The Maoist attack in Bihar on Monday that killed 10 CRPF jawans has not only left a trail of bodies and dismembered limbs, but also stumped the authorities in the state.
Security forces on Tuesday were busy scouring for evidence on the hilly terrain close to the Aurangabad-Gaya border to piece together the chain of events that resulted in the heavy casualties.
The area where the encounter took place is close to the Lutma hill dividing Bihar and Jharkhand, and 3 km south of Amas town on the Grand Trunk Road.
Police said the CRPF team had forayed deep into the jungles around Saundaha to track down Maoists who had reportedly gathered atop a hill.
The first team set out around 9 am and waded some 15 km deep into the jungles. Another team was to join them as reinforcement. It was then that the Maoists struck.
According to PK Thakur, the state police chief, the rebels hiding in the hills first opened fire at a group of 25 CRPF personnel as they were walking up the hill.
“Around 11 am we got first information about the Maoists engaging security personnel in a gun battle. We sent a helicopter, but it was unable to evacuate our people as the Maoists were firing heavily on the jawans,” Gaya district magistrate Ravi Kumar said.
Sometime between 11am and 6pm — the duration of the gun battle — the Maoists detonated IEDs, inflicting heavy casualties.
“The Maoists had planted several IEDs along a narrow passage, which the CRPF jawans were trying to negotiate on foot,” Thakur told HT. “They had specific information about the Maoists activity but were perhaps caught on the wrong foot due to the treacherous terrain.”
The gunfight also left five men of the Commando Battalion for Resolute Action (CoBRA) injured. Three with serious injuries were airlifted to Patna Medical College and Hospital. Bodies of the three Maoists killed in the gunfight have been recovered, Thakur added.
According to the police, the region is typical guerrilla country, where security forces either use motorcycles or patrol on foot to avoid landmines laid by Maoists.
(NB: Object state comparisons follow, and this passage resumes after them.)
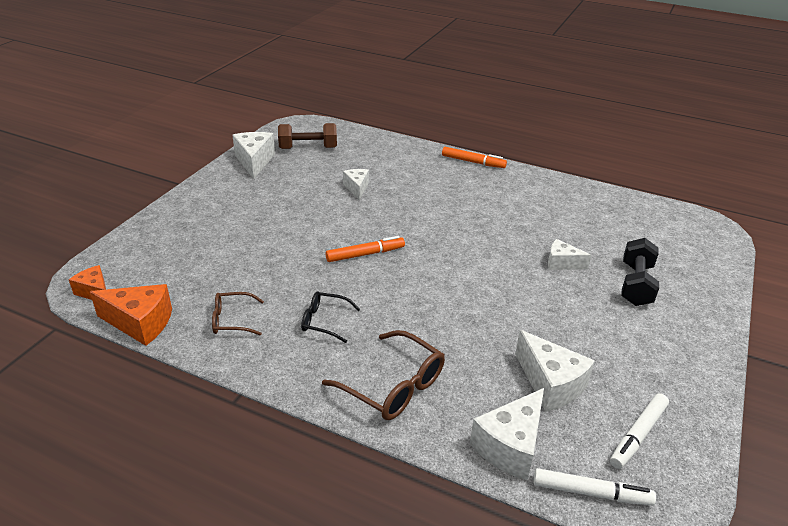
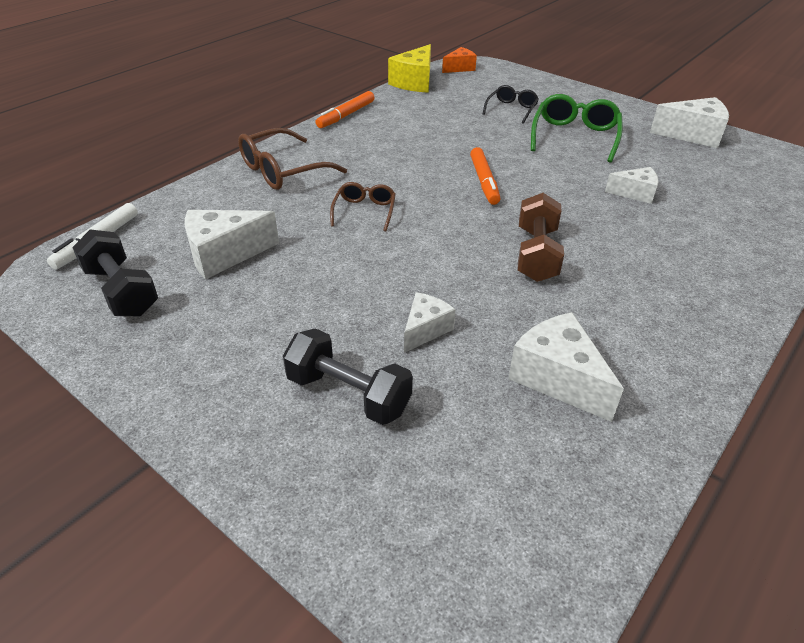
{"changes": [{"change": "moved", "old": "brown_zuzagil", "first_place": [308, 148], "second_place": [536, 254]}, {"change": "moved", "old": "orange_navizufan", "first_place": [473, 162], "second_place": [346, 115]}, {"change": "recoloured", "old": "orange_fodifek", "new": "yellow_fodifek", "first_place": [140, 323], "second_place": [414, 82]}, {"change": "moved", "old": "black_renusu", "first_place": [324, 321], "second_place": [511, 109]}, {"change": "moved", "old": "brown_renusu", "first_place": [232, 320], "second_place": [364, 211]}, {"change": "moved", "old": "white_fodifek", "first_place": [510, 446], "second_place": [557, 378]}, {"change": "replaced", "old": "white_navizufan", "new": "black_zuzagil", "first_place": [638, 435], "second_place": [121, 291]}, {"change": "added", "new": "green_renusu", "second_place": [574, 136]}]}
They also avoid concrete roads since the Maoists are known to plant bombs for detonating at their convenience.
Hills and dense forests separate Bihar from Jharkhand and offer a safe hiding place to Maoists who are well-acquainted with the topography.
Police said the area has been categorised as “disturbed” since the 1980s, especially after the advent of the Maoist Communist Centre (MCC), which merged with the Peoples War Group in 2004 to form the CPI-Maoist.
The Maoists have used the hills to make ingress and exit from Jharkhand after targeting security forces and their assets and police operations are mainly restricted to day time, due to lack of night vision devices and the fear of landmines.